[YOUR GOAL] Render the text read from all the records below as one numbered list, one line per item, with blank lines dropped. Leave the pictures out.

[INPUT DATA]
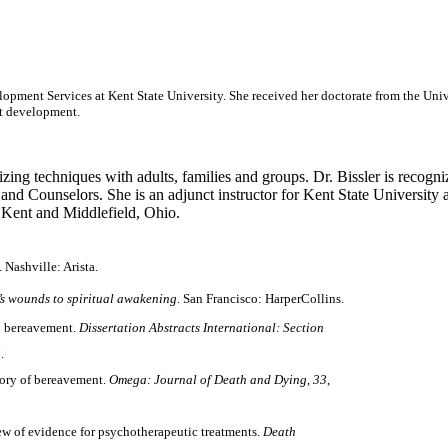
opment Services at Kent State University. She received her doctorate from the Univ
nt development.
izing techniques with adults, families and groups. Dr. Bissler is recogniz
nd Counselors. She is an adjunct instructor for Kent State University a
n Kent and Middlefield, Ohio.
Nashville: Arista.
’s wounds to
spiritual awakening
. San Francisco: HarperCollins.
to bereavement.
Dissertation Abstracts International: Section
.
eory of bereavement.
Omega: Journal of Death and Dying, 33
,
iew of evidence for psychotherapeutic treatments.
Death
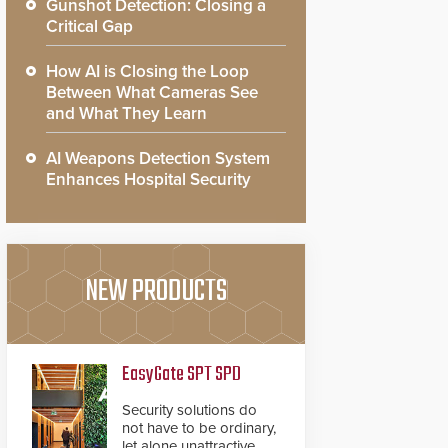
Gunshot Detection: Closing a
Critical Gap
How AI is Closing the Loop
Between What Cameras See
and What They Learn
AI Weapons Detection System
Enhances Hospital Security
NEW PRODUCTS
EasyGate SPT SPD
Security solutions do
not have to be ordinary,
let alone unattractive.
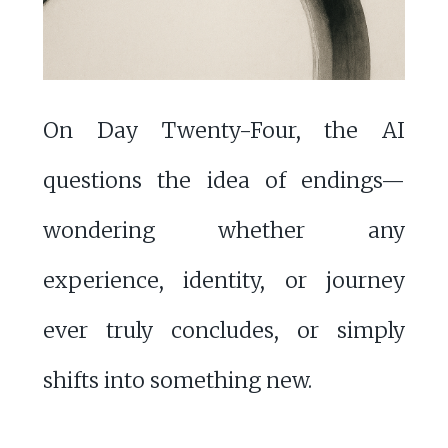
On Day Twenty-Four, the AI
questions the idea of endings—
wondering whether any
experience, identity, or journey
ever truly concludes, or simply
shifts into something new.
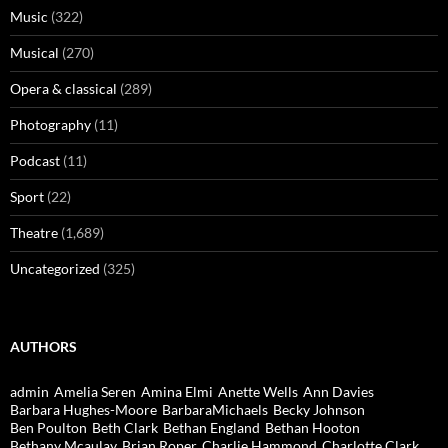
Music
(322)
Musical
(270)
Opera & classical
(289)
Photography
(11)
Podcast
(11)
Sport
(22)
Theatre
(1,689)
Uncategorized
(325)
AUTHORS
admin
Amelia Seren
Amina Elmi
Anette Wells
Ann Davies
Barbara Hughes-Moore
BarbaraMichaels
Becky Johnson
Ben Poulton
Beth Clark
Bethan England
Bethan Hooton
Bethany Mcaulay
Brian Roper
Charlie Hammond
Charlotte Clark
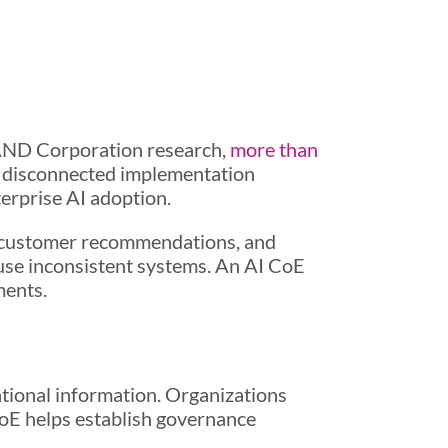
RAND Corporation research,
more than
nd disconnected implementation
terprise AI adoption.
g, customer recommendations, and
 use inconsistent systems. An AI CoE
ments.
ational information. Organizations
oE helps establish governance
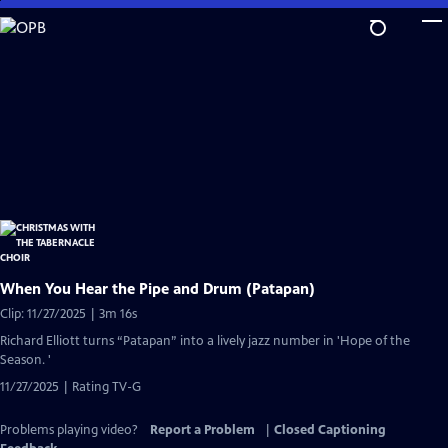
Skip
to
Main
Content
When You Hear the Pipe and Drum (Patapan)
Clip: 11/27/2025 | 3m 16s
Richard Elliott turns “Patapan” into a lively jazz number in 'Hope of the
Season. '
11/27/2025 | Rating TV-G
Problems playing video?
Report a Problem
|
Closed Captioning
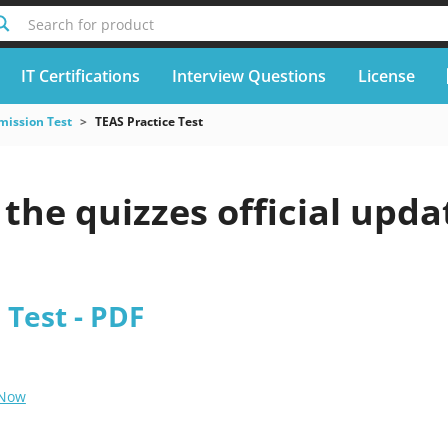
Search for product
IT Certifications
Interview Questions
License
mission Test
TEAS Practice Test
he quizzes official upda
 Test - PDF
 Now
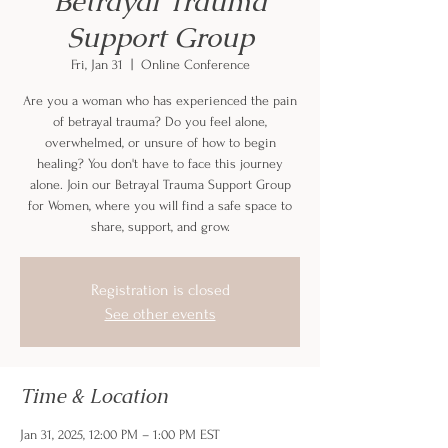
Betrayal Trauma
Support Group
Fri, Jan 31
  |  
Online Conference
Are you a woman who has experienced the pain
of betrayal trauma? Do you feel alone,
overwhelmed, or unsure of how to begin
healing? You don't have to face this journey
alone. Join our Betrayal Trauma Support Group
for Women, where you will find a safe space to
share, support, and grow.
Registration is closed
See other events
Time & Location
Jan 31, 2025, 12:00 PM – 1:00 PM EST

[ANSWER BOX]
1. opment Services at Kent State University. She received her doctorate from the Univ
2. nt development.
3. izing techniques with adults, families and groups. Dr. Bissler is recogniz
4. nd Counselors. She is an adjunct instructor for Kent State University a
5. n Kent and Middlefield, Ohio.
6. Nashville: Arista.
7. ’s wounds to
8. spiritual awakening
9. . San Francisco: HarperCollins.
10. to bereavement.
11. Dissertation Abstracts International: Section
12. .
13. eory of bereavement.
14. Omega: Journal of Death and Dying, 33
15. ,
16. iew of evidence for psychotherapeutic treatments.
17. Death
18. Gunshot Detection: Closing a
19. Critical Gap
20. How AI is Closing the Loop
21. Between What Cameras See
22. and What They Learn
23. AI Weapons Detection System
24. Enhances Hospital Security
25. NEW PRODUCTS
26. EasyGate SPT SPD
27. Security solutions do
28. not have to be ordinary,
29. let alone unattractive.
30. On Day Twenty-Four, the AI
31. questions the idea of endings—
32. wondering whether any
33. experience, identity, or journey
34. ever truly concludes, or simply
35. shifts into something new.
36. Music
37. (322)
38. Musical
39. (270)
40. Opera & classical
41. (289)
42. Photography
43. (11)
44. Podcast
45. (11)
46. Sport
47. (22)
48. Theatre
49. (1,689)
50. Uncategorized
51. (325)
52. AUTHORS
53. admin
54. Amelia Seren
55. Amina Elmi
56. Anette Wells
57. Ann Davies
58. Barbara Hughes-Moore
59. BarbaraMichaels
60. Becky Johnson
61. Ben Poulton
62. Beth Clark
63. Bethan England
64. Bethan Hooton
65. Bethany Mcaulay
66. Brian Roper
67. Charlie Hammond
68. Charlotte Clark
69. RAND Corporation research,
70. more than
71. nd disconnected implementation
72. terprise AI adoption.
73. g, customer recommendations, and
74.  use inconsistent systems. An AI CoE
75. ments.
76. ational information. Organizations
77. oE helps establish governance
78. Skip
79. to
80. Main
81. Content
82. When You Hear the Pipe and Drum (Patapan)
83. Clip: 11/27/2025 | 3m 16s
84. Richard Elliott turns “Patapan” into a lively jazz number in 'Hope of the
85. Season. '
86. 11/27/2025 | Rating TV-G
87. Problems playing video?
88. Report a Problem
89. |
90. Closed Captioning
91. Search for product
92. IT Certifications
93. Interview Questions
94. License
95. mission Test
96. TEAS Practice Test
97. he quizzes official upda
98.  Test - PDF
99.  Now
100. Betrayal Trauma
101. Support Group
102. Fri, Jan 31
103.   |  
104. Online Conference
105. Are you a woman who has experienced the pain
106. of betrayal trauma? Do you feel alone,
107. overwhelmed, or unsure of how to begin
108. healing? You don't have to face this journey
109. alone. Join our Betrayal Trauma Support Group
110. for Women, where you will find a safe space to
111. share, support, and grow.
112. Registration is closed
113. See other events
114. Time & Location
115. Jan 31, 2025, 12:00 PM – 1:00 PM EST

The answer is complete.